== Task material
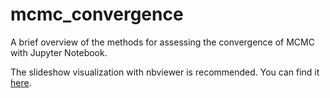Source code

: # mcmc_convergence
A brief overview of the methods for assessing the convergence of MCMC with Jupyter Notebook.

The slideshow visualization with nbviewer is recommended. You can find it [here](https://nbviewer.jupyter.org/format/slides/github/fcastagna/mcmc_convergence/blob/new/convergence.ipynb#/).

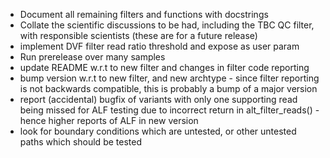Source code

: - Document all remaining filters and functions with docstrings
- Collate the scientific discussions to be had, including the TBC QC filter, with responsible scientists (these are for a future release)
- implement DVF filter read ratio threshold and expose as user param
- Run prerelease over many samples
- update README w.r.t to new filter and changes in filter code reporting
- bump version w.r.t to new filter, and new archtype - since filter reporting is not backwards compatible, this is probably a bump of a major version
- report (accidental) bugfix of variants with only one supporting read being missed for ALF testing due to incorrect return in alt_filter_reads() - hence higher reports of ALF in new version
- look for boundary conditions which are untested, or other untested paths which should be tested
====
Problem to solve: Report every line of the data above that contains the string "version", treating uppercase and lowercase letters as different.

Solution to this task:
- bump version w.r.t to new filter, and new archtype - since filter reporting is not backwards compatible, this is probably a bump of a major version
- report (accidental) bugfix of variants with only one supporting read being missed for ALF testing due to incorrect return in alt_filter_reads() - hence higher reports of ALF in new version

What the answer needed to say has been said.